▶ MATERIAL FOR THIS TASK:
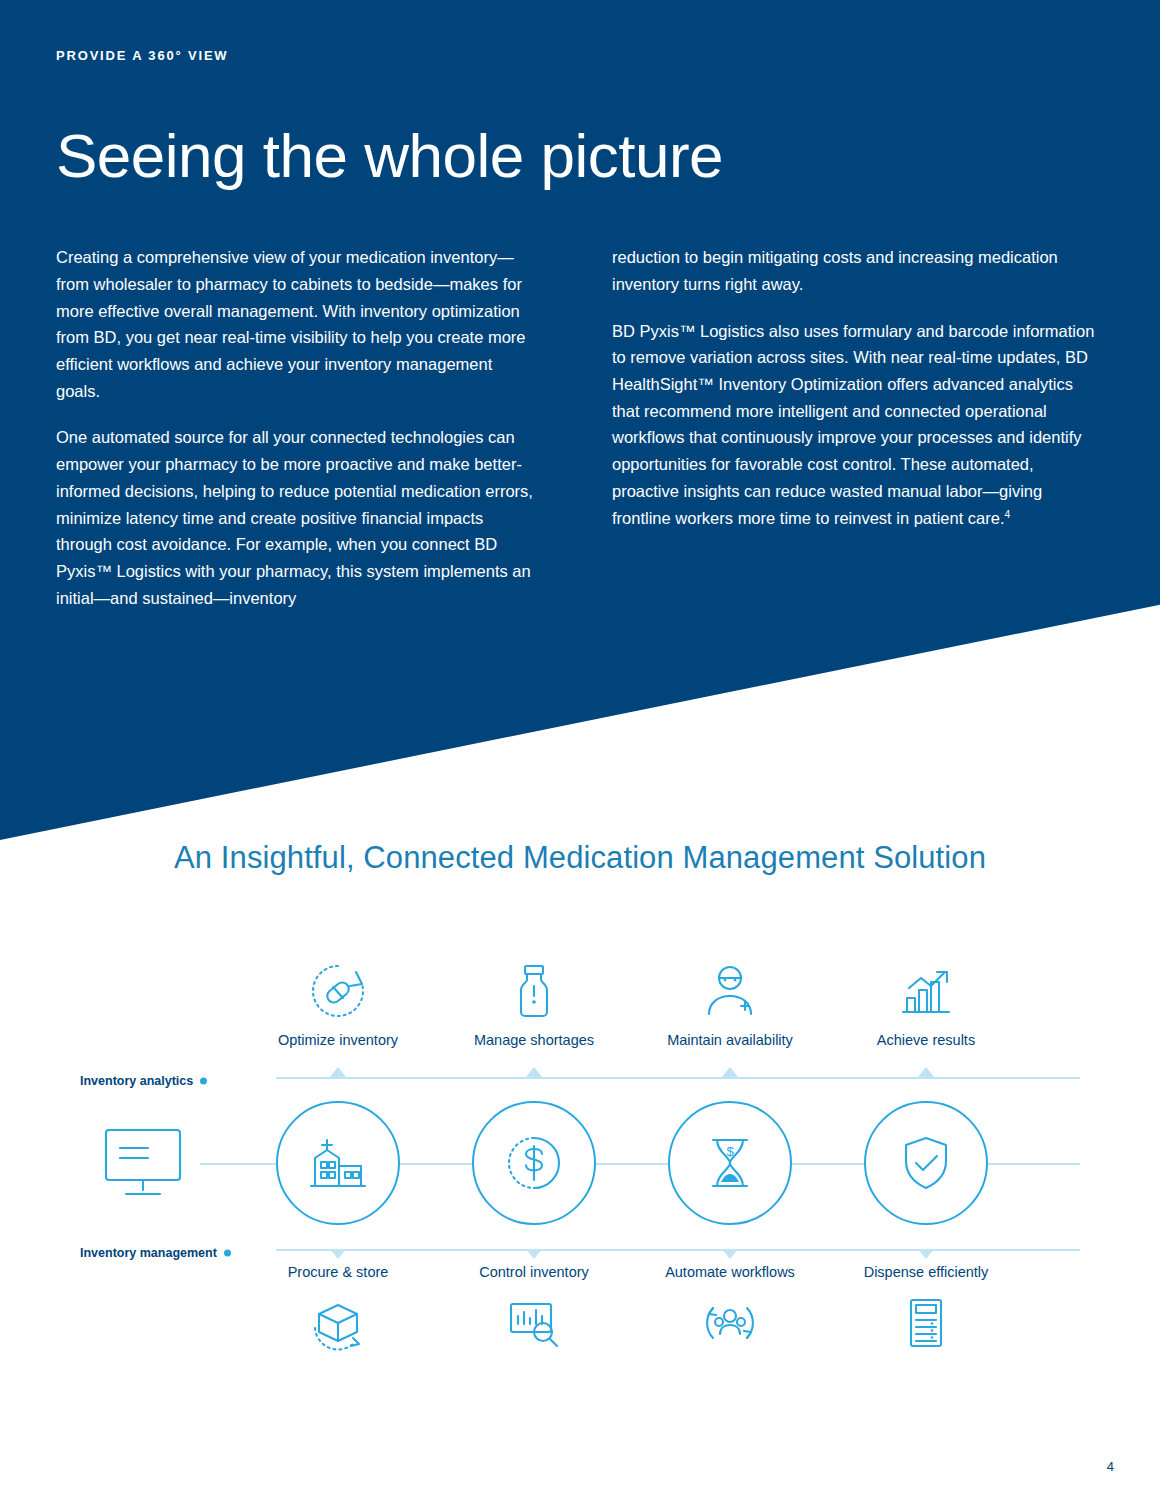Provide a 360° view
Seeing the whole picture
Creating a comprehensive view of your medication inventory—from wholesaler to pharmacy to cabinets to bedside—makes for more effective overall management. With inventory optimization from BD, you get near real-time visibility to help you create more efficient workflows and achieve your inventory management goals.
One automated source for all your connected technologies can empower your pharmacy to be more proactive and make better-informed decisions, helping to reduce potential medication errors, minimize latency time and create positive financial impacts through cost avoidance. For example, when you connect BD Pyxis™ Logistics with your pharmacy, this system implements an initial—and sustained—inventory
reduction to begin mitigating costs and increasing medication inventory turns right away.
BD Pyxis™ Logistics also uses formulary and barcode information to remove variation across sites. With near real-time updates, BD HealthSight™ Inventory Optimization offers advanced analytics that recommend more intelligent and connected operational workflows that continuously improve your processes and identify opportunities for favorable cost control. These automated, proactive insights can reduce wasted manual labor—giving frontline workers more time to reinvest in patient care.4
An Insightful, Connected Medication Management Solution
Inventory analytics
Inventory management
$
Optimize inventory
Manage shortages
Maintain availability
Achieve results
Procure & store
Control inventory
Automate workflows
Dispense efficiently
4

▶ EXERCISE OBJECTIVE:
A verbatim copy of the material is needed; pictures are not to appear in it.

▶ RESPONSE TO THIS EXERCISE:
Provide a 360° view
Seeing the whole picture
Creating a comprehensive view of your medication inventory—from wholesaler to pharmacy to cabinets to bedside—makes for more effective overall management. With inventory optimization from BD, you get near real-time visibility to help you create more efficient workflows and achieve your inventory management goals.
One automated source for all your connected technologies can empower your pharmacy to be more proactive and make better-informed decisions, helping to reduce potential medication errors, minimize latency time and create positive financial impacts through cost avoidance. For example, when you connect BD Pyxis™ Logistics with your pharmacy, this system implements an initial—and sustained—inventory
reduction to begin mitigating costs and increasing medication inventory turns right away.
BD Pyxis™ Logistics also uses formulary and barcode information to remove variation across sites. With near real-time updates, BD HealthSight™ Inventory Optimization offers advanced analytics that recommend more intelligent and connected operational workflows that continuously improve your processes and identify opportunities for favorable cost control. These automated, proactive insights can reduce wasted manual labor—giving frontline workers more time to reinvest in patient care.4
An Insightful, Connected Medication Management Solution
Inventory analytics
Inventory management
$
Optimize inventory
Manage shortages
Maintain availability
Achieve results
Procure & store
Control inventory
Automate workflows
Dispense efficiently
4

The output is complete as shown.